Coming back to the Alps, over time mountaineers’ simple custom to build a stone-cairn slowly began to change, turning into a rather different use, not as spontaneous as in the past; the Alpine Clubs and the Mountaineering Associations themselves started to build all the kinds of signals on the summits, in order to identify a peak’s summit point, to give to climbers the certainty of being on the highest point, to adorn the top, to celebrate an ascent, to pay homage to the transcendent and so on, and even for business purposes.
In some cases the good, old and basic stone-cairn was replaced by various objects more conspicuous and sophisticated, but certainly less spontaneous.
Every kind of summit’s signals had been constructed from the religious symbols to the trigonometric marks to the proper summit huts, sometimes unsuitable.

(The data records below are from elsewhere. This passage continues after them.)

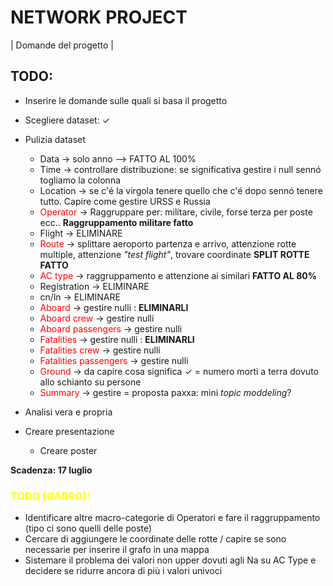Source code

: # NETWORK PROJECT

| Domande del progetto |

## TODO:
- Inserire le domande sulle quali si basa il progetto
- Scegliere dataset: ✓


- Pulizia dataset
  - Data -> solo anno --> FATTO AL 100%
  - Time -> controllare distribuzione: se significativa gestire i null sennó togliamo la colonna
  - Location -> se c'é la virgola tenere quello che c'é dopo sennó tenere tutto. Capire come gestire URSS e Russia
  - <font color="red">Operator</font> -> Raggruppare per: militare, civile, forse terza per poste ecc.. **Raggruppamento militare fatto**
  - Flight -> ELIMINARE
  - <font color="red">Route</font> -> splittare aeroporto partenza e arrivo, attenzione rotte multiple, attenzione *"test flight"*, trovare coordinate **SPLIT ROTTE FATTO**
  - <font color="red">AC type</font> -> raggruppamento e attenzione ai similari **FATTO AL 80%**
  - Registration -> ELIMINARE
  - cn/ln -> ELIMINARE
  - <font color="red">Aboard</font> -> gestire nulli : **ELIMINARLI**
  - <font color="red">Aboard crew</font> -> gestire nulli 
  - <font color="red">Aboard passengers</font> -> gestire nulli 
  - <font color="red">Fatalities</font> -> gestire nulli : **ELIMINARLI**
  - <font color="red">Fatalities crew</font> -> gestire nulli 
  - <font color="red">Fatalities passengers</font> -> gestire nulli 
  - <font color="red">Ground</font> -> da capire cosa significa ✓ = numero morti a terra dovuto allo schianto su persone
  - <font color="red">Summary</font> -> gestire = proposta paxxa: mini *topic moddeling*?


- Analisi vera e propria
- Creare presentazione 
  - Creare poster



**Scadenza: 17 luglio**



### <font color="yellow">TODO (GABRO):</font>

- Identificare altre macro-categorie di Operatori e fare il raggruppamento (tipo ci sono quelli delle poste)
- Cercare di aggiungere le coordinate delle rotte / capire se sono necessarie per inserire il grafo in una mappa
- Sistemare il problema dei valori non upper dovuti agli Na su AC Type e decidere se ridurre ancora di più i valori univoci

This habit had developed an awful lot in the twentieth century – mainly in last seventy years - but we have some clamorous examples even in the nineteenth century - like the Capanna Margherita's building over the summit of Punta Gnifetti at 4556 m., one of Monte Rosa highest summits, in the origins a little poor cabin, now a big mountain hut.
The current meaning of summits' signalsSometimes, but not always, the summit’s signal shelters the summit book, where the climbers can record their ascents.
In the Northern sides of the Alps, and more than ever in Southern ones (Italy) and in the Apennines, the custom to build on the top some
religious symbols, as crosses and Mary’s statues, has a large
circulation, being the cross the symbol more frequently used: in Alto Adige (Sud Tirol) the majority of the peaks has a cross on the top. In last times on the alpine summits we started to find some Nepali prayer’ flats, another manifest recall, although belonging to a different culture, to the transcendent.
On the Andean peaks, according to the ancient custom to leave “comprobantes” rather then building “cairns”, usually we don’t find any summit’s signal.
Also in Northern Europe, in the Scandes range, we often can find important and sometimes huge summit’s signal, like on Galdhoppigen, on Stetind and Eggjenibba, but as a general rule, these latter don’t have any religious significance.
Obviously, even in a very attended range like the Alps, we can find numberless peaks without any signal. Can these "empty" summits really give us a greatest feeling of freedom?